Por isso, estarei de olho no resultado do referendum desta quinta-feira no Reino Unido, o chamado Brexit (Britain exit, saída britânica), torcendo contra a pretensão separatista.

“Apesar de seus graves e óbvios defeitos, continuo a acreditar que uma Europa mais forte é indispensável não só para os cidadãos do Velho Continente, mas para todos os habitantes do planeta. E para a Europa ser forte é necessário que esteja mais integrada e cada vez mais agir de comum acordo”, diz o colunista do Estadão Moisés Aím, ex-diretor do Banco Mundial e membro da Carnegie Endowment for International Peace.

“Meu europeísmo”, prossegue Aím, “tem como base a convicção de que o mundo seria melhor se os valores europeus fossem mais predominantes do que os que prevalecem na Rússia de Vladimir Putin, na China de Xi Jinping e em muitas outras partes do mundo onde a democracia e a liberdade não são valores fundamentais”.

Eis o ponto fundamental.

Creio que ainda por muito tempo, talvez para sempre, enquanto perdurar, a União Europeia vai traduzir as ideias de concerto e concertação, de obra em progresso, não à toa um estado de arte.

Assim, a Europa pode ser entendida como o enorme, complexo e grato processo de valorização de identidades e convergências e harmonização de diferença e discrepâncias entre povos que, antes do seu advento, não haviam desfrutado os benefícios da paz duradoura e da ajuda mútua institucionalizada.

EUROPA E ESPANHA

Uma pesquisa da Fundação alemã Bertelsmann mostrou que, entre os europeus, os espanhóis estão à frente no repúdio ao Brexit, com vistosos 64%.

É ótimo que assim seja, e torço para que esta opinião majoritária também reflita um rechaço aos próprios projetos separatistas que perduram dentro da Espanha, sendo o mais ardoroso neste momento o catalão.

O fervor nacionalista que o turista atento sente no ar em Barcelona tem algo de nauseabundo, por exemplo, na onipresença da bandeira catalã ou, nos restaurantes, na imposição de cardápios em catalão ou inglês e a frequente descortesia com o cliente que ainda prefira a carta no idioma espanhol.

Esta é uma questão difícil de tratar com amigos espanhóis, e não me vejo no direito de forçar a conversa.Vote stay

Simpatizo com o a ideia de nacionalismo defendida por um filósofo conservador como Roger Scruton, grande apologista do Brexit e célebre devoto da caça à raposa.

Scruton (o historiador Tony Judt, à esquerda, em seus ensaios criticou duramente os fundamentos da UE) enaltece a solidariedade comunitária, no caso britânico, cultivada em torno da “common law”, da ideia de pertença (“aquilo que faz parte de alguma coisa”), de um “nós” contra a razão individual econômica levada às últimas consequências, até o ponto de desfigurar a humanidade e os laços entre famílias e povos preservados virtuosamente no tempo.

O separatismo de Scruton, óbvio, não é da mesma natureza do separatismo de quem alimenta a nostalgia do retorno à tribo, dos movimentos ultranacionalistas que propagam o ódio ao imigrante.
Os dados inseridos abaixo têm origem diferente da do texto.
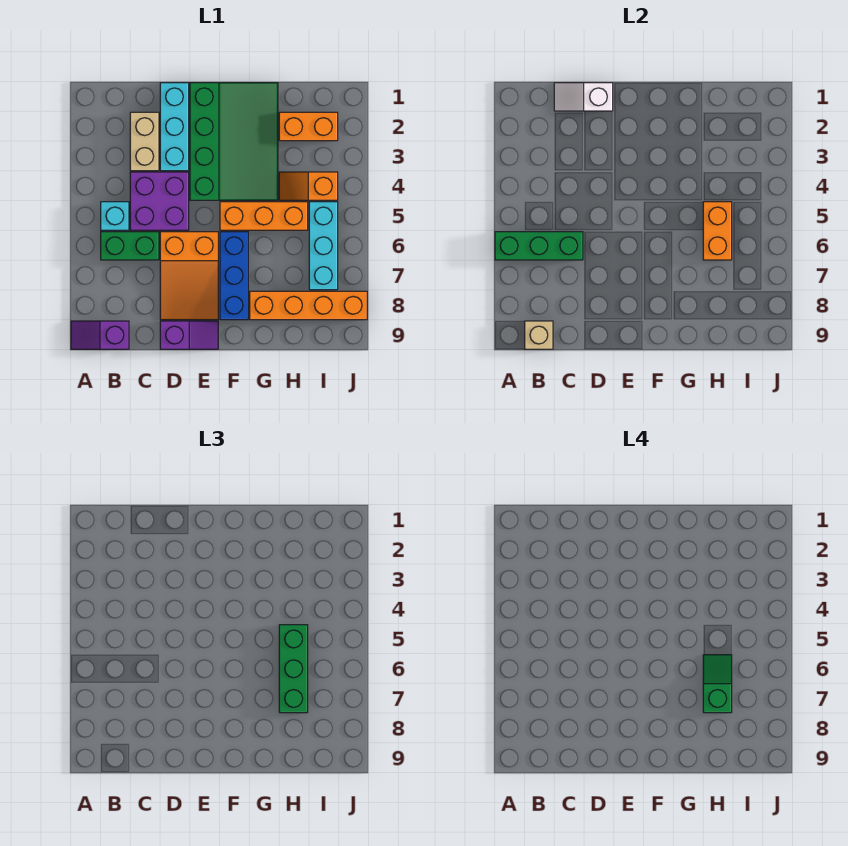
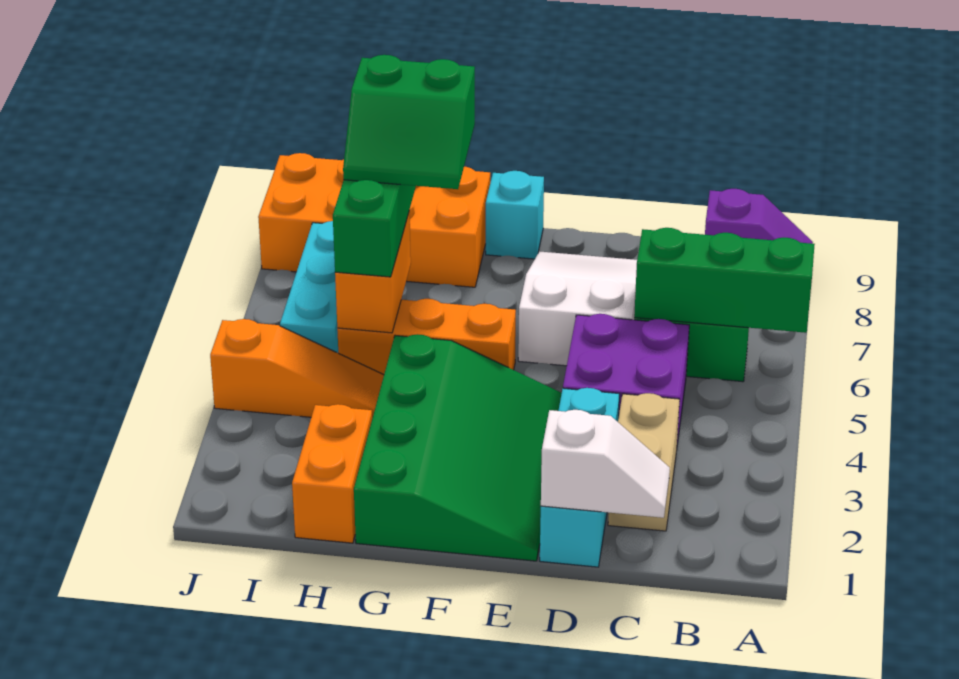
cyan 1x1 brick [101,202,129,230] -> cyan 1x1 brick moved to [486,171,544,259]
tan 1x1 brick [525,321,553,349] -> none
orange 2x3 slope [160,232,218,320] -> white 2x3 slope [518,251,637,366]
purple 1x2 slope [160,321,218,349] -> none
green 3x4 slope [190,83,278,200] -> green 3x4 slope turned to [354,334,562,561]
blue 1x3 brick [220,232,248,320] -> none
orange 1x4 brick [250,291,367,320] -> orange 2x4 brick [258,153,490,287]
orange 1x2 brick [279,112,338,141] -> orange 1x2 brick turned to [292,404,372,543]
orange 1x2 slope [279,172,338,200] -> orange 1x3 slope [210,319,384,418]
green 1x2 slope [703,655,732,713] -> green 2x2 slope [343,55,475,189]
A consequência dessa regressão civilizatória está em toda parte, como um perigo perpétuo.

Quando estou na linda e deliciosa Bilbao, convivo com amigos que levam a sério seu distanciamento da Espanha, e opõem suas características, desde o idioma local, trabalho e riqueza à existência das províncias menos afortunadas, com quem se veem obrigados a compartir uma parte dos impostos que pagam.

Mas tomamos um carro e em pouco mais de meia hora cruzamos as fronteiras da França, sem qualquer espécie de barreira, e lá encontramos comunidades que, como qualquer pueblo do País Basco, não se tornaram menos genuínas, onde as pessoas ainda experimentam sua própria noção de pertença. A Europa não lhes impôs o sacrifício irrealizável de se tornarem menos ricos em sua autenticidade.

Mas, quem sabe, a Europa tenha lhes proporcionado segurança e facilidades, abertas à vontade de cada um, de descortinar um mundo avançado, cosmopolita e único na Terra, constituído amplamente sob os princípios da democracia e capaz de inspirar toda a humanidade.